I’m aware that not everyone views friendship the way I do. I’d venture to say I’m in a minority, based on conversations I’ve had on the subject. Most people seem able to pick up with friends after months, even years, of little or no contact. I envy them a little. I’m sure I’ve missed out by feeling a friendship has ended for me, where others would have kept things going, albeit on a less frequent basis. It helps to explain why I have few very long-term friendships. Of those I consider present in my life today, the longest friendship is some fifteen or sixteen years old. It amazes me that people my age still have friends from school or college! It’s not a case of others being right and me wrong, or vice versa. The point is that people have different ideas about what’s important to them in a friendship, what constitutes a pause or break-up, and how and when to reconnect. On a deeper level, we have different perspectives on who we are, how we change over time, and the significance of those changes to the connections we make with other people who are also changing. Acknowledging these differences can lead to a greater understanding and empathy for others, and indeed ourselves.

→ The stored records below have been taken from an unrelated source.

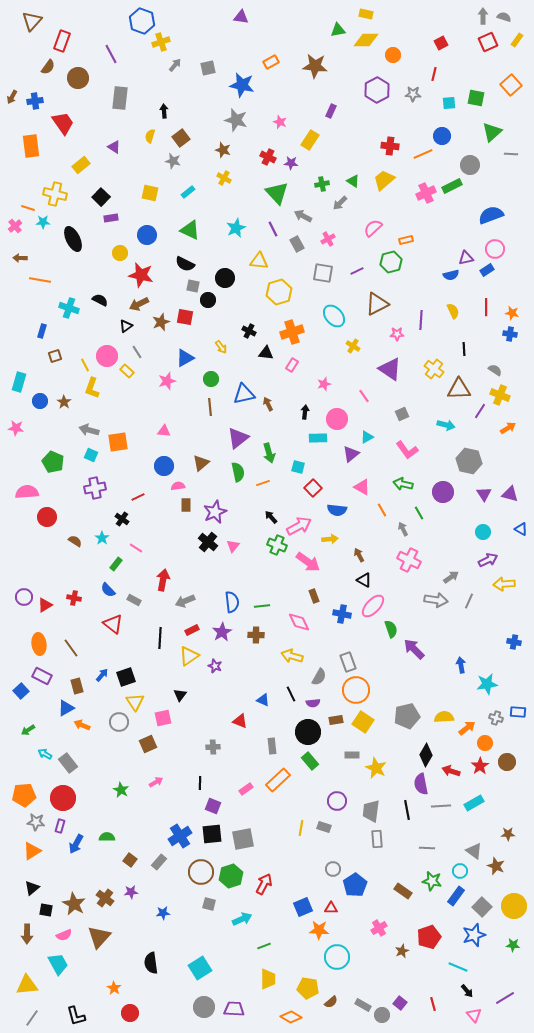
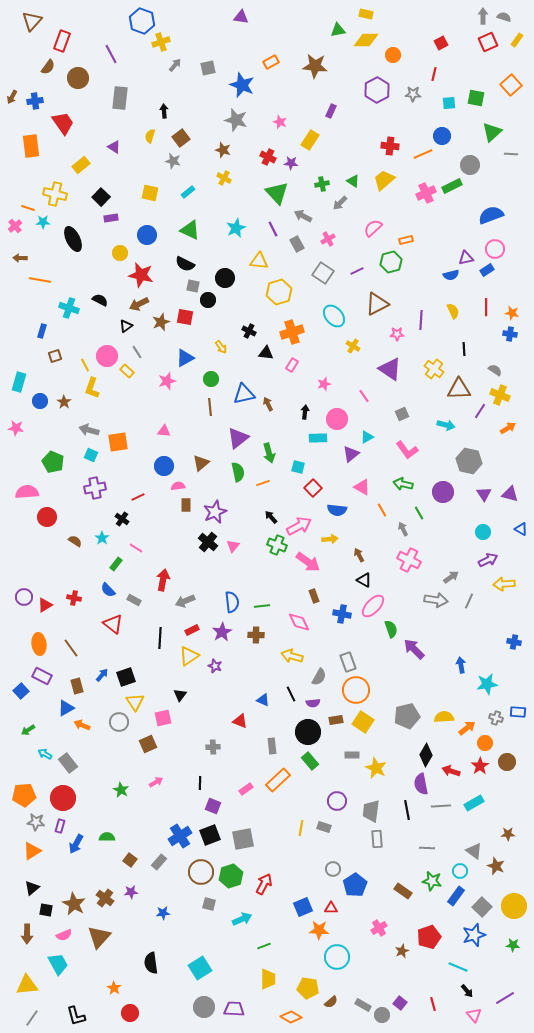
blue star at (242, 85): rotated 10 degrees clockwise
gray square at (323, 273): rotated 25 degrees clockwise
black square at (212, 834): moved 2 px left, 1 px down; rotated 15 degrees counterclockwise
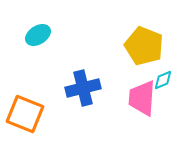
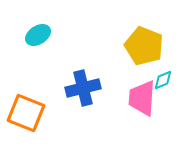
orange square: moved 1 px right, 1 px up
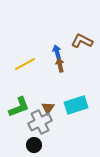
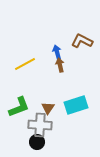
gray cross: moved 3 px down; rotated 30 degrees clockwise
black circle: moved 3 px right, 3 px up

I’m grateful to all my friends, present and past, for inviting me into your lives and for being present in mine. Whether we were friends for a short time or many years, what we shared enriched my life. I hope it enriched yours. I’ll close with an exchange I had with someone years ago.

Do I add value to your life?

If you didn’t, you wouldn’t still be in it.

The response caught me off-guard at the time, but I understand now. It helped me become the person and the friend I am now. (Thank you.)